Imaginez… Une ère de l’hyperconnexion ou d’ici 2020, 50 milliards de terminaux seront en ligne nous proposant ainsi un environnement saturé de technologies interactives nous plongeant dans un quotidien de l’intrusion technique et de le « culte de l’urgence ».
En réaction à l’accélération effrénée de production et de consommation, les adeptes de la “douceur technologique” s’organisent en clamant haut et fort que le temps à une valeur, en imaginant des objets et des processus de conception, mettant en avant les vertus de la lenteur, du calme, du durable.

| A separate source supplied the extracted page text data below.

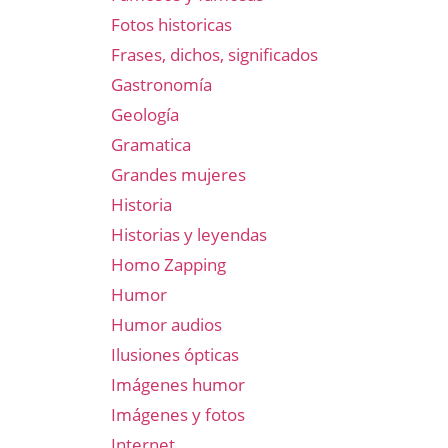
Fotos historicas
Frases, dichos, significados
Gastronomía
Geología
Gramatica
Grandes mujeres
Historia
Historias y leyendas
Homo Zapping
Humor
Humor audios
Ilusiones ópticas
Imágenes humor
Imágenes y fotos
Internet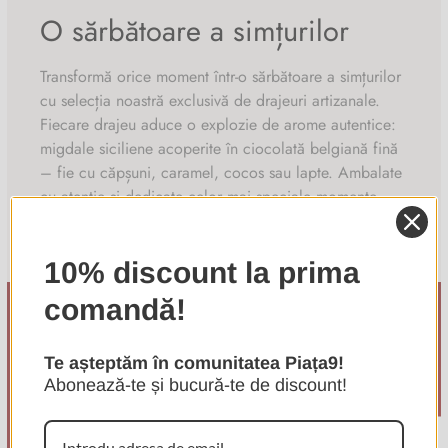
Produsul poate conține urme de: gluten, ou, arahide, alte
Glucide 43,79g
O sărbătoare a simțurilor
fructe cu coajă lemnoasă, semințe de susan.
din care zaharuri 37,54g;
Transformă orice moment într-o sărbătoare a simțurilor
Proteine 10,73g Sare 0,32g
cu selecția noastră exclusivă de drajeuri artizanale.
Fiecare drajeu aduce o explozie de arome autentice:
migdale siciliene acoperite în ciocolată belgiană fină
– fie cu căpșuni, caramel, cocos sau lapte. Ambalate
cu atenție și dedicate celor mai speciale momente,
aceste drajeuri sunt un cadou perfect, aducând o notă
de eleganță și savoare fiecărei ocazii.
10% discount la prima
comandă!
Te așteptăm în comunitatea Piața9!
Abonează-te și bucură-te de discount!
Confirm your age
Are you 18 years old or older?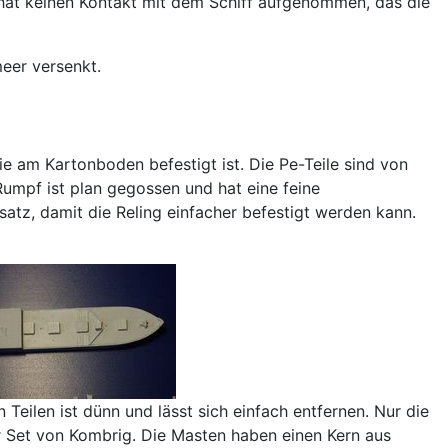
an hat keinen Kontakt mit dem Schiff aufgenommen, das die
eer versenkt.
die am Kartonboden befestigt ist. Die Pe-Teile sind von
Rumpf ist plan gegossen und hat eine feine
satz, damit die Reling einfacher befestigt werden kann.
 Teilen ist dünn und lässt sich einfach entfernen. Nur die
r Set von Kombrig. Die Masten haben einen Kern aus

Cette philosophie à contre-courant est communément appelé “le Slow design” . À l’origine de ce mouvement le Slow food, créé en opposition à la restauration rapide : il s’agissait de reprendre le temps. Par la suite, le concept s’est étendu à de nombreux sujets comme la décoration, l’art de vivre… Peu à peu les notions de design, d’ergonomie et d’esthétisme ont envahi la banalité de notre quotidien numérique, mais à trop vouloir l’esthétisme notre environnement, le terme de design se trouve corrompu. Aujourd’hui le Slow design serait la voie à suivre, comme un retour aux choses simples.
Cette philosophie fut définie pour la première fois en 2002 par l’universitaire Anglais Alastair Fuad-Luke, spécialise en environnement, désireux de créer un savant équilibre entre les besoins socio-culturels ; l’engagement personnel vis-à-vis d’un objet et enfin l’impact qu’il peut y avoir sur notre environnement. Ralentir pour percevoir la valeur du temps, mieux réfléchir, être vraiment présent avec ceux qui nous entourent, repenser l’environnement, les objets, les interfaces qui permettent aux utilisateurs de “respirer” sont l’objectif des designers du Slow design.

“The important waves of technological change are those that fundamentally alter the place of technology in our lives. What matters is not technology itself, but its relationship to us”

Le principe premier du Slow design est avant tout de fédérer toutes les pratiques issues des différents champs de la création pour définir une nouvelle approche de l’information, où l’interaction entre l’utilisateur et de sa technologie est conçue pour se produire dans la périphérie de l’utilisateur plutôt que constamment au centre de son attention.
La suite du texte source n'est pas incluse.